A student union representative has described Zimbabwe’s new student loan scheme – supported by US$1 billion put together by the state and six local financial institutions – as a “half-baked cake”, catering only for those whose parents are formally employed.
According to a statement by the Minister of Higher and Tertiary Education, Science and Technology Development, Professor Jonathan Moyo, the objective of the Higher and Tertiary Education Loan Support Facility is to assist current and prospective students who do not have the requisite financial resources to support their college or university education.
However, Secretary General of the Zimbabwe National Students Union, or ZINASU, Makomborero Haruzivishe, said the new scheme caters only for those whose parents or guardians are formally employed – in a country with at least a 90% unemployment rate. He said the model failed to address the high dropout and deferment rates and was oriented to profit-making.
“Despite the loans now coming, the scheme is, however, a half-baked cake. As ZINASU we have long advocated for academic loans and grants as a means to ensure quality education for all. However, the model of the loans that has been offered by the ministry neither addresses the problem of massive student dropouts and deferments due to failure to pay fees, nor is it accessible to the majority of suffering students as it is oriented at profit-making," he said.
"For example, if you get a US$500 loan from Eduloan, you will overall pay them back US$700, calculating interest,” he said.
Four banks – CBZ, ZB, NMB and POSB – and two micro-finance lending institutions – Eduloan and GetBucks – will meet half the budget with the Reserve Bank of Zimbabwe covering the balance.
Students and parents as co-debtors
The state media last weekend quoted Higher and Tertiary Education, Science and Technology Development Deputy Minister Dr Godfrey Gandawa as saying parents and students would be co-debtors.
“The parent will borrow on behalf of the student, with the student becoming a co-debtor. Loan rates vary and depend on the institution. Payment plans also vary in accordance with a parent’s income. In two weeks’ time, these financial institutions will start giving out the loans, and parents can approach them directly. They should produce proof of enrolment,” he said.
A statement from the Higher and Tertiary Education, Science and Technology Development Ministry said the maximum loan tenure under the facility would be 60 months and participating lending institutions which will administer the funds are required to pay the fees directly into the college or university account. It said students were not permitted to access multiple loans through different lending institutions under the facility.
The facility does not cover foreign students attending Zimbabwean universities; Zimbabwean students undertaking certificate, diploma or degree programmes offered by foreign colleges or universities; or students who have received full government or other scholarships, according to a ministry statement.
It said additional loans would only be considered after the lending institution has satisfied itself that previous loans by the borrower were utilised for the intended purpose.
Haruzivishe said his union had called for academic loans and grants as a means to ensure that all students in Zimbabwe could enjoy their right to education, as stipulated by section 75 of the Zimbabwe constitution.

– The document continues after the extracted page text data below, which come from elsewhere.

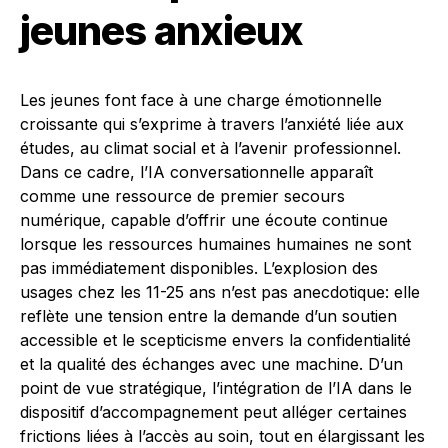
jeunes anxieux
Les jeunes font face à une charge émotionnelle
croissante qui s’exprime à travers l’anxiété liée aux
études, au climat social et à l’avenir professionnel.
Dans ce cadre, l’IA conversationnelle apparaît
comme une ressource de premier secours
numérique, capable d’offrir une écoute continue
lorsque les ressources humaines humaines ne sont
pas immédiatement disponibles. L’explosion des
usages chez les 11-25 ans n’est pas anecdotique: elle
reflète une tension entre la demande d’un soutien
accessible et le scepticisme envers la confidentialité
et la qualité des échanges avec une machine. D’un
point de vue stratégique, l’intégration de l’IA dans le
dispositif d’accompagnement peut alléger certaines
frictions liées à l’accès au soin, tout en élargissant les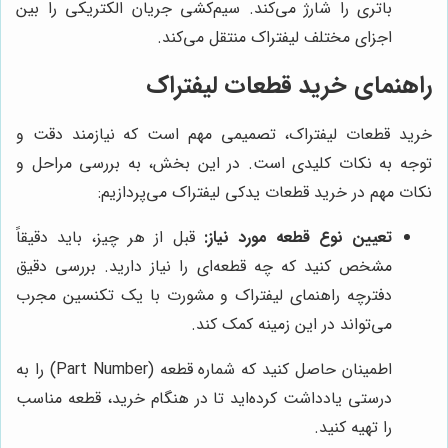
باتری را شارژ می‌کند. سیم‌کشی جریان الکتریکی را بین
اجزای مختلف لیفتراک منتقل می‌کند.
راهنمای خرید قطعات لیفتراک
خرید قطعات لیفتراک، تصمیمی مهم است که نیازمند دقت و
توجه به نکات کلیدی است. در این بخش، به بررسی مراحل و
نکات مهم در خرید قطعات یدکی لیفتراک می‌پردازیم:
تعیین نوع قطعه مورد نیاز:
قبل از هر چیز، باید دقیقاً
مشخص کنید که چه قطعه‌ای را نیاز دارید. بررسی دقیق
دفترچه راهنمای لیفتراک و مشورت با یک تکنسین مجرب
می‌تواند در این زمینه کمک کند.
اطمینان حاصل کنید که شماره قطعه (Part Number) را به
درستی یادداشت کرده‌اید تا در هنگام خرید، قطعه مناسب
را تهیه کنید.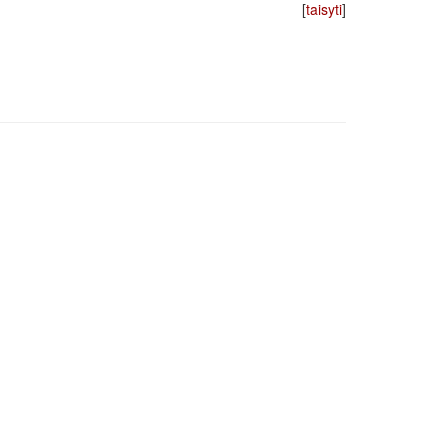
[
taisyti
]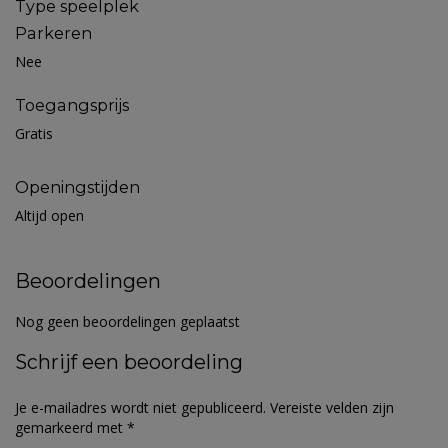
Type speelplek
Parkeren
Nee
Toegangsprijs
Gratis
Openingstijden
Altijd open
Beoordelingen
Nog geen beoordelingen geplaatst
Schrijf een beoordeling
Je e-mailadres wordt niet gepubliceerd.
Vereiste velden zijn
gemarkeerd met
*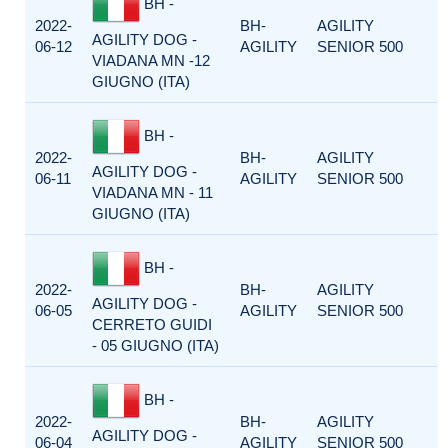
BH -
2022-
BH-
AGILITY
AGILITY DOG -
06-12
AGILITY
SENIOR 500
VIADANA MN -12
GIUGNO (ITA)
BH -
2022-
BH-
AGILITY
AGILITY DOG -
06-11
AGILITY
SENIOR 500
VIADANA MN - 11
GIUGNO (ITA)
BH -
2022-
BH-
AGILITY
AGILITY DOG -
06-05
AGILITY
SENIOR 500
CERRETO GUIDI
- 05 GIUGNO (ITA)
BH -
2022-
BH-
AGILITY
AGILITY DOG -
06-04
AGILITY
SENIOR 500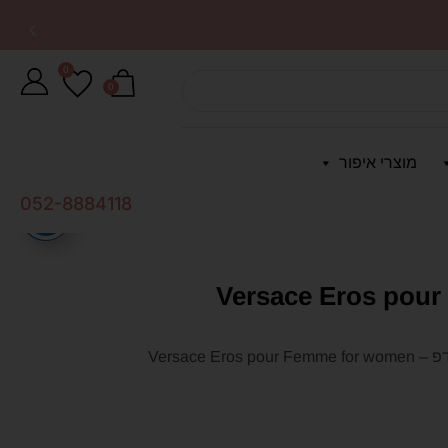
0
0
מוצרי איפור
052-8884118
ורסצה ארוס לאישה 100 מל אדפ – Versace Eros pour
ורסצה ארוס לאישה 100 מל אדפ – Versace Eros pour Femme for women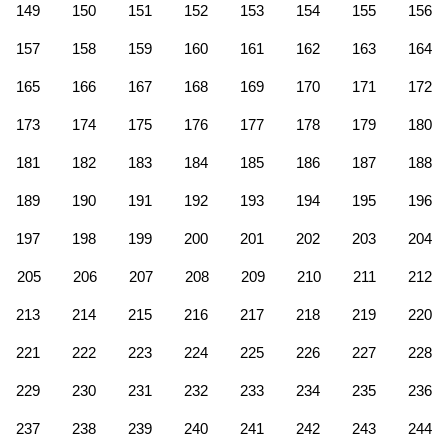
149
150
151
152
153
154
155
156
157
158
159
160
161
162
163
164
165
166
167
168
169
170
171
172
173
174
175
176
177
178
179
180
181
182
183
184
185
186
187
188
189
190
191
192
193
194
195
196
197
198
199
200
201
202
203
204
205
206
207
208
209
210
211
212
213
214
215
216
217
218
219
220
221
222
223
224
225
226
227
228
229
230
231
232
233
234
235
236
237
238
239
240
241
242
243
244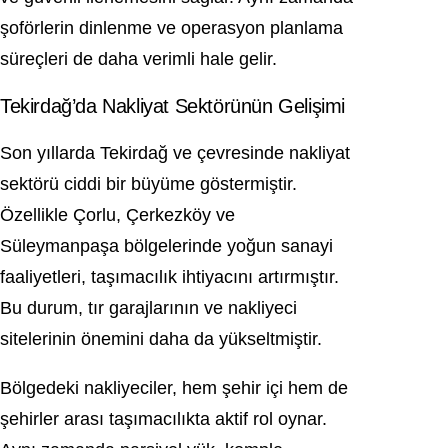
şoförlerin dinlenme ve operasyon planlama
süreçleri de daha verimli hale gelir.
Tekirdağ’da Nakliyat Sektörünün Gelişimi
Son yıllarda Tekirdağ ve çevresinde nakliyat
sektörü ciddi bir büyüme göstermiştir.
Özellikle Çorlu, Çerkezköy ve
Süleymanpaşa bölgelerinde yoğun sanayi
faaliyetleri, taşımacılık ihtiyacını artırmıştır.
Bu durum, tır garajlarının ve nakliyeci
sitelerinin önemini daha da yükseltmiştir.
Bölgedeki nakliyeciler, hem şehir içi hem de
şehirler arası taşımacılıkta aktif rol oynar.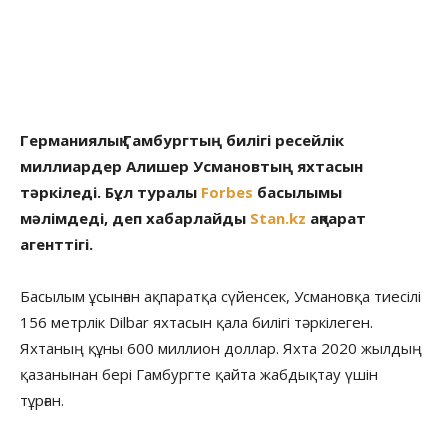
Германиялық Гамбургтың билігі ресейлік
миллиардер Алишер Усмановтың яхтасын
тәркіледі. Бұл туралы
Forbes
басылымы
мәлімдеді, деп хабарлайды
Stan.kz
ақпарат
агенттігі.
Басылым ұсынған ақпаратқа сүйенсек, Усмановқа тиесілі
156 метрлік Dilbar яхтасын қала билігі тәркілеген.
Яхтаның құны 600 миллион доллар. Яхта 2020 жылдың
қазанынан бері Гамбургте қайта жабдықтау үшін
тұрған.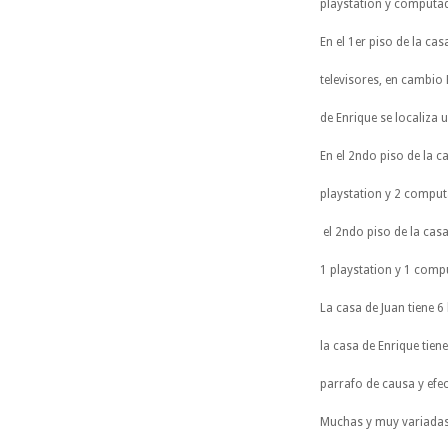
playstation y computad
En el 1er piso de la cas
televisores, en cambio 
de Enrique se localiza u
En el 2ndo piso de la c
playstation y 2 comput
el 2ndo piso de la casa
1 playstation y 1 comp
La casa de Juan tiene 6
la casa de Enrique tien
parrafo de causa y efec
Muchas y muy variadas 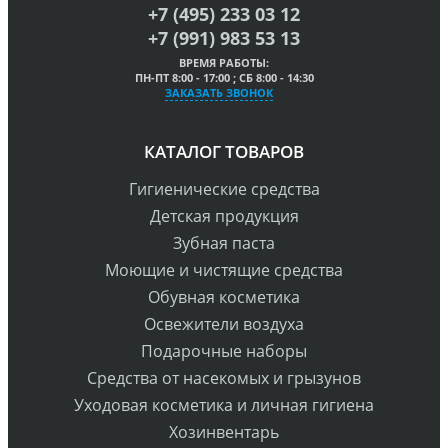
+7 (495) 233 03 12
+7 (991) 983 53 13
ВРЕМЯ РАБОТЫ:
ПН-ПТ 8:00 - 17:00 ; СБ 8:00 - 14:30
ЗАКАЗАТЬ ЗВОНОК
КАТАЛОГ ТОВАРОВ
Гигиенические средства
Детская продукция
Зубная паста
Моющие и чистящие средства
Обувная косметика
Освежители воздуха
Подарочные наборы
Средства от насекомых и грызунов
Уходовая косметика и личная гигиена
Хозинвентарь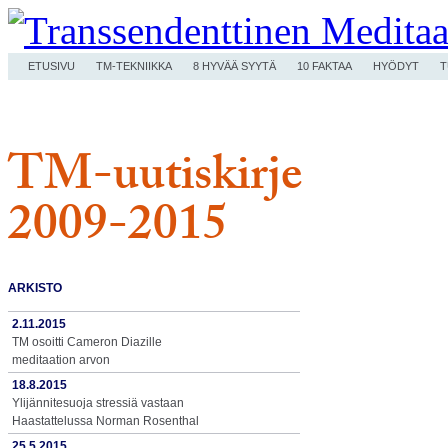
ETUSIVU
TM-TEKNIIKKA
8 HYVÄÄ SYYTÄ
10 FAKTAA
HYÖDYT
T
TM-uutiskirje
2009-2015
ARKISTO
2.11.2015
TM osoitti Cameron Diazille
meditaation arvon
18.8.2015
Ylijännitesuoja stressiä vastaan
Haastattelussa Norman Rosenthal
25.5.2015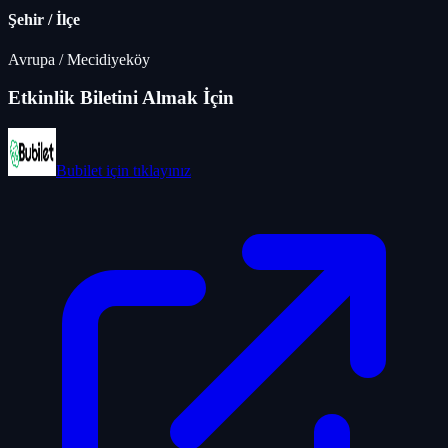
Şehir / İlçe
Avrupa
/
Mecidiyeköy
Etkinlik Biletini Almak İçin
Bubilet
için tıklayınız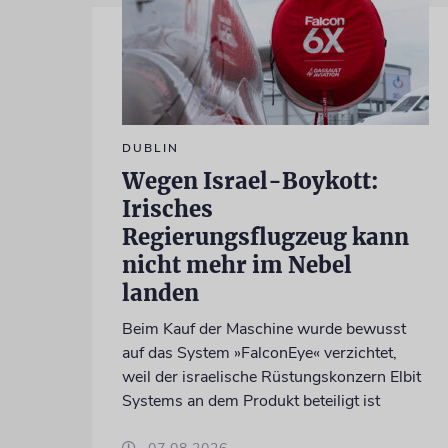
DUBLIN
Wegen Israel-Boykott:
Irisches
Regierungsflugzeug kann
nicht mehr im Nebel
landen
Beim Kauf der Maschine wurde bewusst
auf das System »FalconEye« verzichtet,
weil der israelische Rüstungskonzern Elbit
Systems an dem Produkt beteiligt ist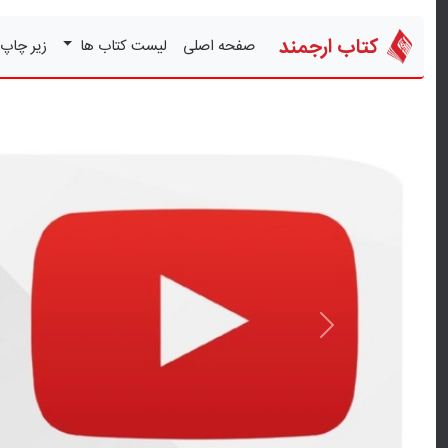
کتاب ارجمند
صفحه اصلی
لیست کتاب ها
زیر چاپ
قبلی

He said they had engaged parliament and cabinet over the student loans until the Ministry of Higher and Tertiary Education, Science and Technology Development announced that the government was finally reintroducing academic loans.
‘Another white elephant’
Haruzivishe said it made more sense for the ministry to effect the union's proposal that they develop a policy which allows all colleges and universities to accept payment plans from students.
"Payment plans don't result in students having to fork out more money. They are working perfectly at the University of Zimbabwe. So, in conclusion, yes, we welcome the gesture but in itself it is just another white elephant. It will never address the problem at hand but rather threatens to exacerbate it.”
According to Pindula.com, an online information resource for “everything Zimbabwean”, student grants for fees and living expenses were discontinued around 2006 due to cash flow problems. The loans were replaced by a cadetship programme in 2010 that paid only tuition fees, which was also dogged by funding challenges.
In March 2017, Gandawa announced that the government owed tertiary institutions over US$27 million and the government was phasing out the cadetship scheme in favour of the current student loan scheme.